#### What you need to do:
Reproduce word for word the lines between those holding "right eye: (457, 203)" and "right elbow: (12, 373)", inclusive, and nothing else from the data below.

Data excerpts
----
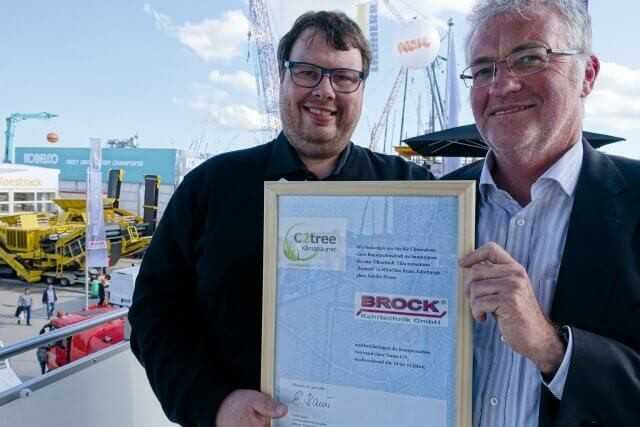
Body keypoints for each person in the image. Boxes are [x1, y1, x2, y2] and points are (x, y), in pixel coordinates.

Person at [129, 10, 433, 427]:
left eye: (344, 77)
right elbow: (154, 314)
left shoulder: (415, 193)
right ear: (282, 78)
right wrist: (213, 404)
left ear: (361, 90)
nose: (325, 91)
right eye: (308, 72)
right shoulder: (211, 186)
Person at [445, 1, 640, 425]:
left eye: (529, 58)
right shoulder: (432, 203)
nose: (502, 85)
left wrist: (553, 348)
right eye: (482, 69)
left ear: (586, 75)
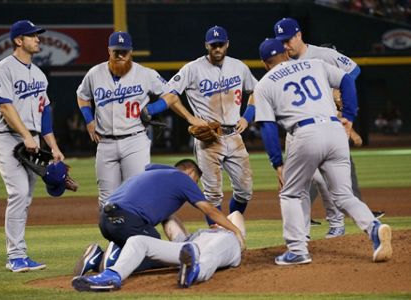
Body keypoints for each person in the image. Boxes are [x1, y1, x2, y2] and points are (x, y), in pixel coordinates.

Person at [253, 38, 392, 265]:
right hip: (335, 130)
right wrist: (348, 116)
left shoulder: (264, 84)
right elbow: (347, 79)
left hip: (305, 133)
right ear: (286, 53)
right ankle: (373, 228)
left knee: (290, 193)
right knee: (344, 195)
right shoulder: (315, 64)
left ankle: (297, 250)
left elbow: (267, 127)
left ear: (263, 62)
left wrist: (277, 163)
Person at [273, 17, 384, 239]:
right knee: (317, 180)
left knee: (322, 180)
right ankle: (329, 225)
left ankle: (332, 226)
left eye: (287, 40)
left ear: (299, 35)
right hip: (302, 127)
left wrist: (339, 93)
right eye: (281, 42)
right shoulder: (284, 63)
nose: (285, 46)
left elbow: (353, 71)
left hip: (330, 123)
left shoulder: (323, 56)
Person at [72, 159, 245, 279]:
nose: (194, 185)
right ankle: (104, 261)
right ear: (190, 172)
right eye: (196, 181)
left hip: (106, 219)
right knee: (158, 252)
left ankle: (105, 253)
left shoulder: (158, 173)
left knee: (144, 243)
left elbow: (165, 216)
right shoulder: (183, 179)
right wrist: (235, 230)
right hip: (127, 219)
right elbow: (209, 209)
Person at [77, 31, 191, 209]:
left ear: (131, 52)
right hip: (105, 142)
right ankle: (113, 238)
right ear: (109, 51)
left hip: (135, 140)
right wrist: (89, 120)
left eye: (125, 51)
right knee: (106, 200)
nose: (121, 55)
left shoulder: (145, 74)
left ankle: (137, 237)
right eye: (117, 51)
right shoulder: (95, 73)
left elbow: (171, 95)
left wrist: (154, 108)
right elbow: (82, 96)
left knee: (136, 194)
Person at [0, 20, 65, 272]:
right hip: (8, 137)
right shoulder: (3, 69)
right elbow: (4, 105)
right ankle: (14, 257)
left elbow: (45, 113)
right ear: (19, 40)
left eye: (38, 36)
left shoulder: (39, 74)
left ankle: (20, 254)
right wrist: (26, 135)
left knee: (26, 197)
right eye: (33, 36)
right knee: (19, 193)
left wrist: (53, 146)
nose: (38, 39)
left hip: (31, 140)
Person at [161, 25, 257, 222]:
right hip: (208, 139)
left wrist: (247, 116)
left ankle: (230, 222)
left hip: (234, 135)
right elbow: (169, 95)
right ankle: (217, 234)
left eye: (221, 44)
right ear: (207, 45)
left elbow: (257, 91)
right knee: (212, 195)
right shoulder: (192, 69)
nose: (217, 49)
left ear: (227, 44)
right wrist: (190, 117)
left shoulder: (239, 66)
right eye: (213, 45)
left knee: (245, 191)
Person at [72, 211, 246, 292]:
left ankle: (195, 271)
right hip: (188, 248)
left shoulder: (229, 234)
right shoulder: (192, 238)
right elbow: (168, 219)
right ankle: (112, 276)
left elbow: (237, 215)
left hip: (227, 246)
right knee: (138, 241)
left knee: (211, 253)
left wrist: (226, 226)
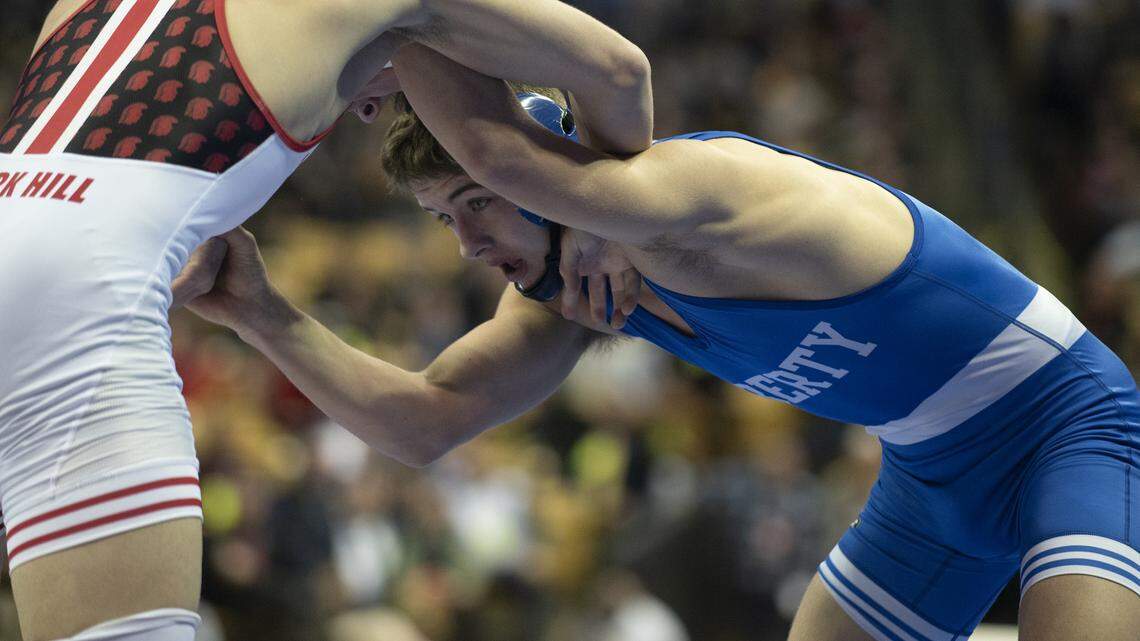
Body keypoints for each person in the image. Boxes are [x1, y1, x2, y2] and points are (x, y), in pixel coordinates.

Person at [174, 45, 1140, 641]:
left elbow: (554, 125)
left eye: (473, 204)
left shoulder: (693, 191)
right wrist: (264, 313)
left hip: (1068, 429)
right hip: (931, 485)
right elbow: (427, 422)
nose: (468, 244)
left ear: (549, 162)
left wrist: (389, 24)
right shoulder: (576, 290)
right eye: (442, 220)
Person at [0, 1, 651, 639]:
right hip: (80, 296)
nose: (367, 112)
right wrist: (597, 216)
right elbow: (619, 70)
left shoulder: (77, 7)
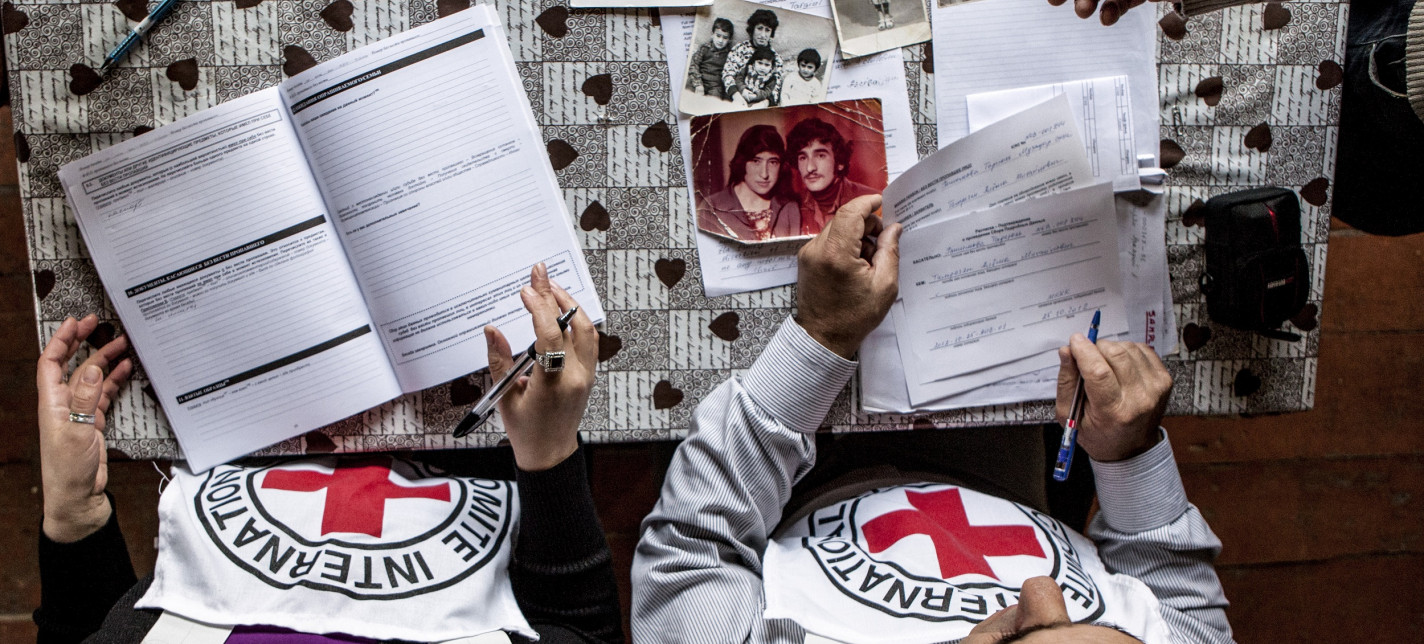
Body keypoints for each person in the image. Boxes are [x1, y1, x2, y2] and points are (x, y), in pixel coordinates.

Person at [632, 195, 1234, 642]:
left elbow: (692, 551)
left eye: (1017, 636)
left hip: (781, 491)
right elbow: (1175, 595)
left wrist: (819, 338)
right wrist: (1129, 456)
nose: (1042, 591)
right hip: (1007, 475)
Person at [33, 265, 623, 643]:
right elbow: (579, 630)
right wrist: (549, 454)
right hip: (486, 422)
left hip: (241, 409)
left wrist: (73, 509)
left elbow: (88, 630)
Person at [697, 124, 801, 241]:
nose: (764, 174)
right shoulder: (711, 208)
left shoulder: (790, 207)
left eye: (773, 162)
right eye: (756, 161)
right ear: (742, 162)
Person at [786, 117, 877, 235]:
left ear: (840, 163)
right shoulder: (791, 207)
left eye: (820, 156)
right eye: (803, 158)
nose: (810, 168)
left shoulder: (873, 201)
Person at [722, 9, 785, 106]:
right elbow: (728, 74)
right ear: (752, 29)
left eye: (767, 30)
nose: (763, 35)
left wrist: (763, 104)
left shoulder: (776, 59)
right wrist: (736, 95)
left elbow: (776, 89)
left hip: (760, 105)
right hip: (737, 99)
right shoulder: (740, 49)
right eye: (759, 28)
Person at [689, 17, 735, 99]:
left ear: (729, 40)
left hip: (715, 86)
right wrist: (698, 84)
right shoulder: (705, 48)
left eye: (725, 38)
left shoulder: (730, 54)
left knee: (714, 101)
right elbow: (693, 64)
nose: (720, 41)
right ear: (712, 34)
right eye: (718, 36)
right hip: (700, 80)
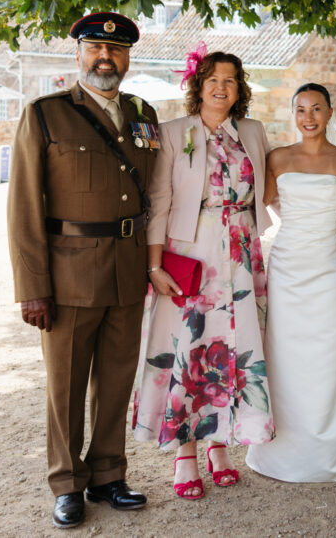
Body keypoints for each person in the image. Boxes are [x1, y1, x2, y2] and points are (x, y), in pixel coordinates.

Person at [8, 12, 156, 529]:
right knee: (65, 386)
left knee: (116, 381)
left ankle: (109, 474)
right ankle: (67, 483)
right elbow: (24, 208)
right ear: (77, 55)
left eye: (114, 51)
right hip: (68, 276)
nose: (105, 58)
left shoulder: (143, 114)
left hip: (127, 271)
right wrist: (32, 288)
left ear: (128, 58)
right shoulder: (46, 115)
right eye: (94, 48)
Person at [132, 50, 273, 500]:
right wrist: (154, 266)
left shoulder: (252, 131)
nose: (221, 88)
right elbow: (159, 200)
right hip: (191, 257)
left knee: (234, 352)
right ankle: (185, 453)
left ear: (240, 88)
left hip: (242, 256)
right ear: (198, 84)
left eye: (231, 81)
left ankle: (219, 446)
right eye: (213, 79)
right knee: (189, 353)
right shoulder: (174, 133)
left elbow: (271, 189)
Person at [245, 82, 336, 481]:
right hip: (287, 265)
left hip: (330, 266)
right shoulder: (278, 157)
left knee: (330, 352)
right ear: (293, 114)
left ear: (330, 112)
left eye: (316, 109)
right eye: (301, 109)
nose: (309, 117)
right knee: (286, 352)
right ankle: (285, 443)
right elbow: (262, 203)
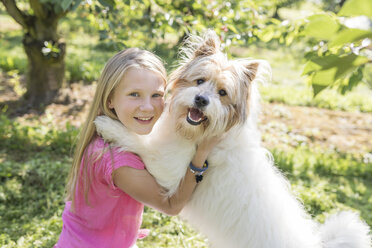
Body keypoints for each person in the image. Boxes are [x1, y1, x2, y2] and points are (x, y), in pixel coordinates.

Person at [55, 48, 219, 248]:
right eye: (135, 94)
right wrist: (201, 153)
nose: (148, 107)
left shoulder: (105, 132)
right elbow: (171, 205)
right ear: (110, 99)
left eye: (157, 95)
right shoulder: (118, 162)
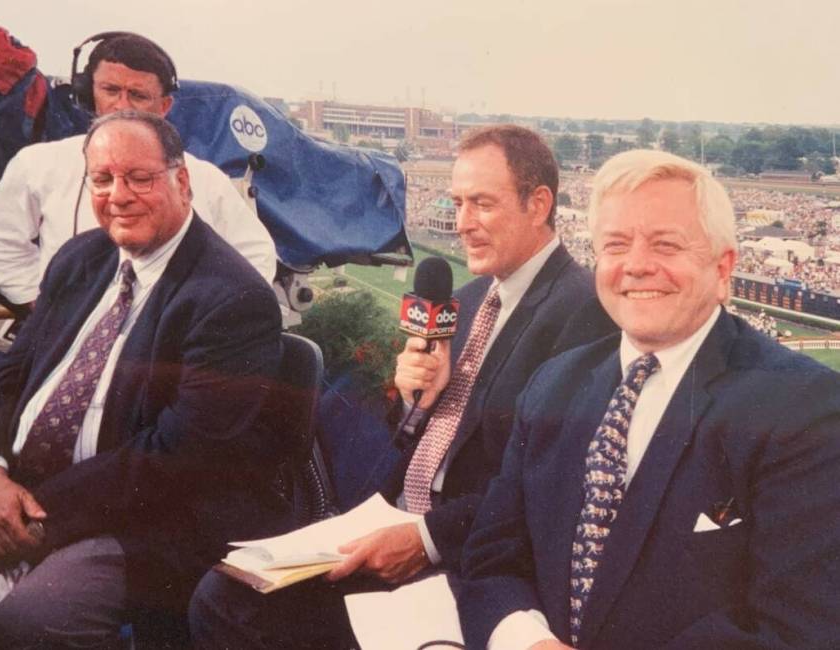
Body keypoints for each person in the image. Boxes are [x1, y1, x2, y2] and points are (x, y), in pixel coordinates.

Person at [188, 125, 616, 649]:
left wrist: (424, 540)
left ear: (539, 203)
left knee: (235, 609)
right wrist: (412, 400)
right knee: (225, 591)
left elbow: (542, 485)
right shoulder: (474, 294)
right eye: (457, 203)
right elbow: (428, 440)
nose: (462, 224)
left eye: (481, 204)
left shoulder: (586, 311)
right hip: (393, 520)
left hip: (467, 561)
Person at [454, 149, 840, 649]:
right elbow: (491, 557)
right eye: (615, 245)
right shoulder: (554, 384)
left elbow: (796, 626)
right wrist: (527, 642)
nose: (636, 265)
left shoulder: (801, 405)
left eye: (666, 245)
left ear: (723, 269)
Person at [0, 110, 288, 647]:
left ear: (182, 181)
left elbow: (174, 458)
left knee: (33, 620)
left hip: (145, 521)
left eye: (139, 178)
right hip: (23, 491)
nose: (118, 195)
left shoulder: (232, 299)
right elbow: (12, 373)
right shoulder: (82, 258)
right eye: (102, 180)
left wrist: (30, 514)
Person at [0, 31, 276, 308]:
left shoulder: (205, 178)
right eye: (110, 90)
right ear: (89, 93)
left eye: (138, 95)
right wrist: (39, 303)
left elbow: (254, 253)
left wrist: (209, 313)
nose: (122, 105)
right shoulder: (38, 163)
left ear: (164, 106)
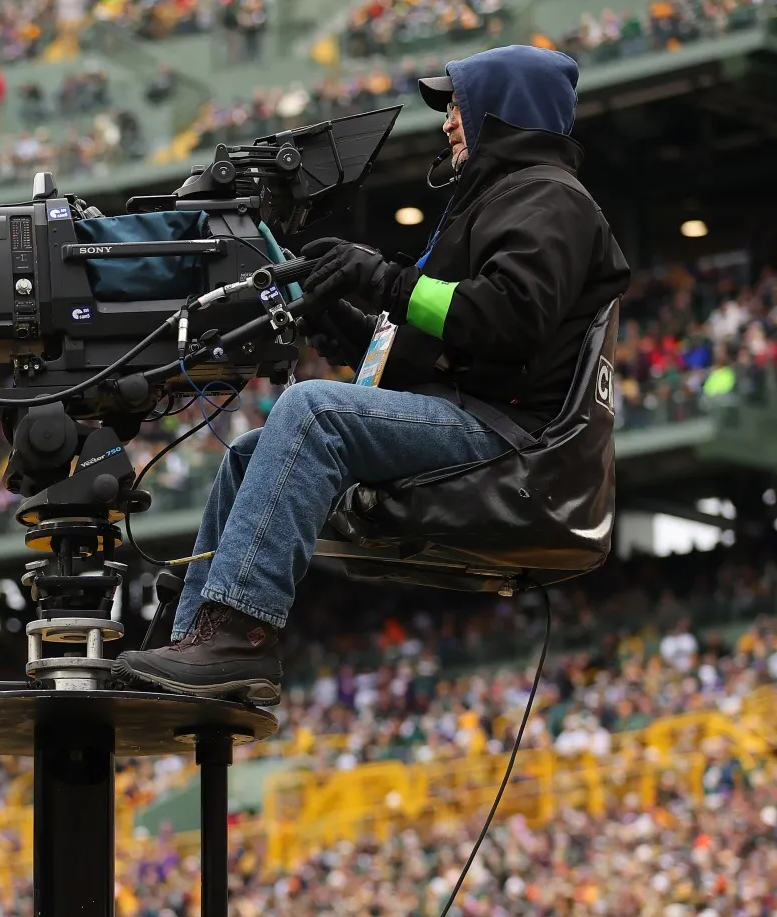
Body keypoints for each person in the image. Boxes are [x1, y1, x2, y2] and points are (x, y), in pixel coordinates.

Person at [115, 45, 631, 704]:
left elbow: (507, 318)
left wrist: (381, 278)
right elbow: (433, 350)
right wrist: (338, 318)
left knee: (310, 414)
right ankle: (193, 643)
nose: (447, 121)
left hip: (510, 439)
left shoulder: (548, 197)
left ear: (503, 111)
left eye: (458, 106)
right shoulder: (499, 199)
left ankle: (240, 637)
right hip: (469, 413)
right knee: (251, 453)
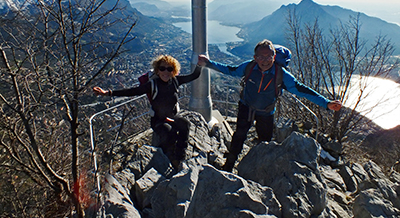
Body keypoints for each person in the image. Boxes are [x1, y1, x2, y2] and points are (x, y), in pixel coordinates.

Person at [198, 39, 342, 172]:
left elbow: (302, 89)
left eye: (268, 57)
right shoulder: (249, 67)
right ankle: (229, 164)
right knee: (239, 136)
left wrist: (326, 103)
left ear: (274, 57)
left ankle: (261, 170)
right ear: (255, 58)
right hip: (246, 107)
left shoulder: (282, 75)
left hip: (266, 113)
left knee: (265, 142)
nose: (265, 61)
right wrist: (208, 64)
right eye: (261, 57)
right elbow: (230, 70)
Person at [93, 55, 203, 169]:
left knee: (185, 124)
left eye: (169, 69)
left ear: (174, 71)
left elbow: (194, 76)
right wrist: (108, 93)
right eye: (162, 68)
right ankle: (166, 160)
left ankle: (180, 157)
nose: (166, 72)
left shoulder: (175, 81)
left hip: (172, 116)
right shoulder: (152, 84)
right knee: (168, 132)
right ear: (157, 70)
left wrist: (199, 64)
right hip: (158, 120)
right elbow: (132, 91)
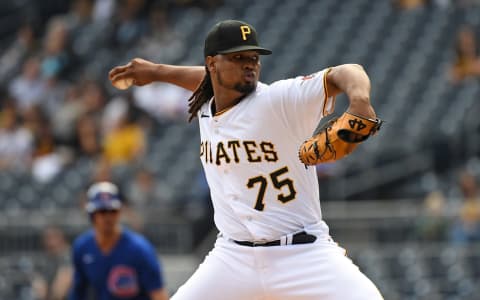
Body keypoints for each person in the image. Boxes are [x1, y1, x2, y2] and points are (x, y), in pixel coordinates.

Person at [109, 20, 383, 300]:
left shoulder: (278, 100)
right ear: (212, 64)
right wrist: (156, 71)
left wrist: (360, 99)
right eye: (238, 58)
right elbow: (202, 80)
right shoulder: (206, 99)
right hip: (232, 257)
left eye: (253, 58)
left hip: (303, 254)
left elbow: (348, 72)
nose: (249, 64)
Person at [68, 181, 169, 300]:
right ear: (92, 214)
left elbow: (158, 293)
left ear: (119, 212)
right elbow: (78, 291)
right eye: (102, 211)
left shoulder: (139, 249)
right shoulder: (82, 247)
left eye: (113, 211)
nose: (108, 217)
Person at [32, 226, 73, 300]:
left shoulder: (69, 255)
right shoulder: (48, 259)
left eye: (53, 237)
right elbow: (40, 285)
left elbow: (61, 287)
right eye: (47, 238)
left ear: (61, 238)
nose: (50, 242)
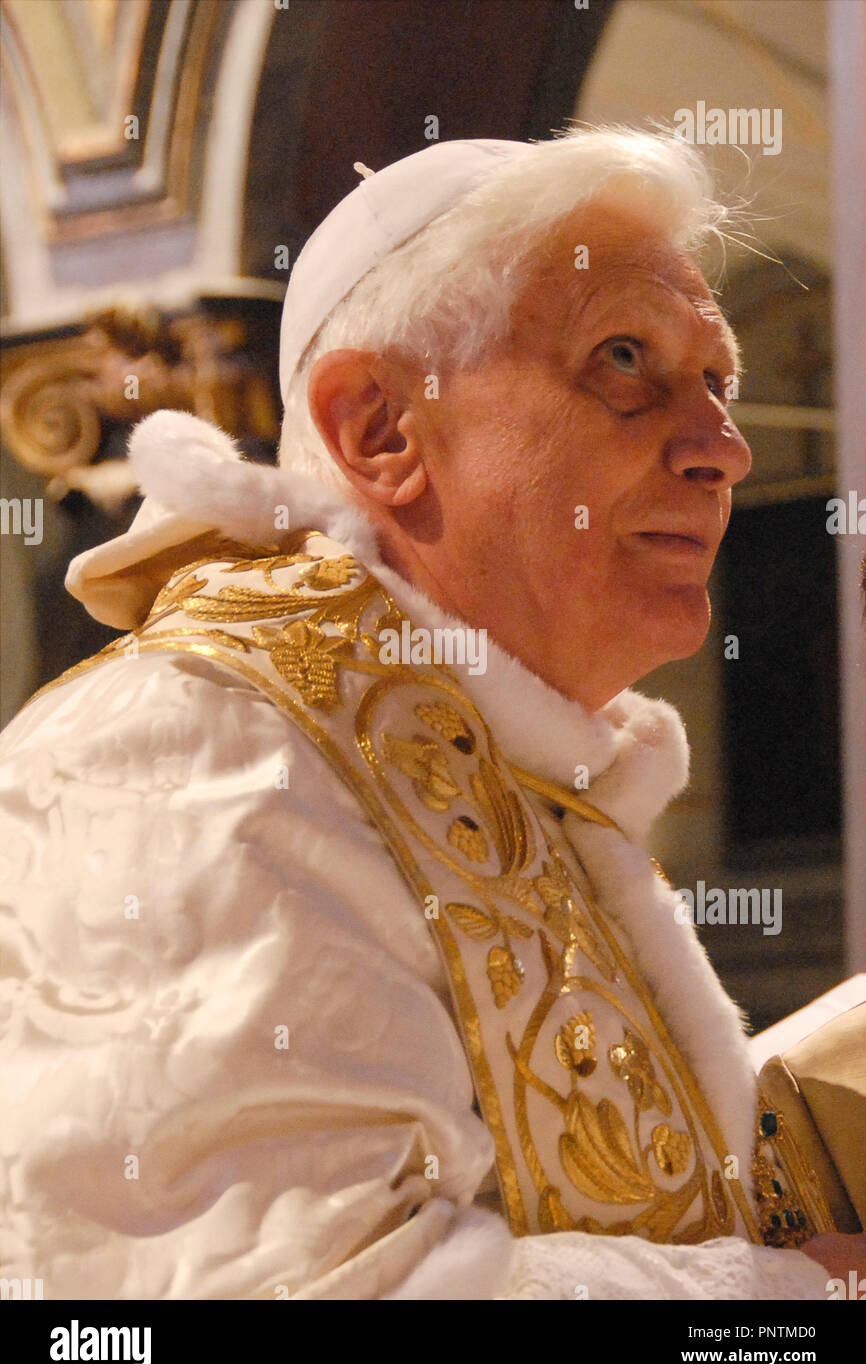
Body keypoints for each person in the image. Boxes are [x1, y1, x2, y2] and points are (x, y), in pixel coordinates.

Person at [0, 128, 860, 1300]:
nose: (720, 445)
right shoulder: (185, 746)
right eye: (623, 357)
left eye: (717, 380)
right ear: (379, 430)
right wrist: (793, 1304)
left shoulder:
----
#### Output for this task:
right eye: (457, 203)
right elbow: (428, 440)
nose: (462, 224)
left eye: (481, 204)
left shoulder: (586, 311)
right hip: (393, 520)
left hip: (467, 561)
Person at [454, 149, 840, 649]:
right elbow: (491, 557)
right eye: (615, 245)
right shoulder: (554, 384)
left elbow: (796, 626)
right wrist: (527, 642)
nose: (636, 265)
left shoulder: (801, 405)
left eye: (666, 245)
left ear: (723, 269)
Person at [0, 110, 288, 647]:
left ear: (182, 181)
left elbow: (174, 458)
left knee: (33, 620)
left hip: (145, 521)
left eye: (139, 178)
right hip: (23, 491)
nose: (118, 195)
left shoulder: (232, 299)
right elbow: (12, 373)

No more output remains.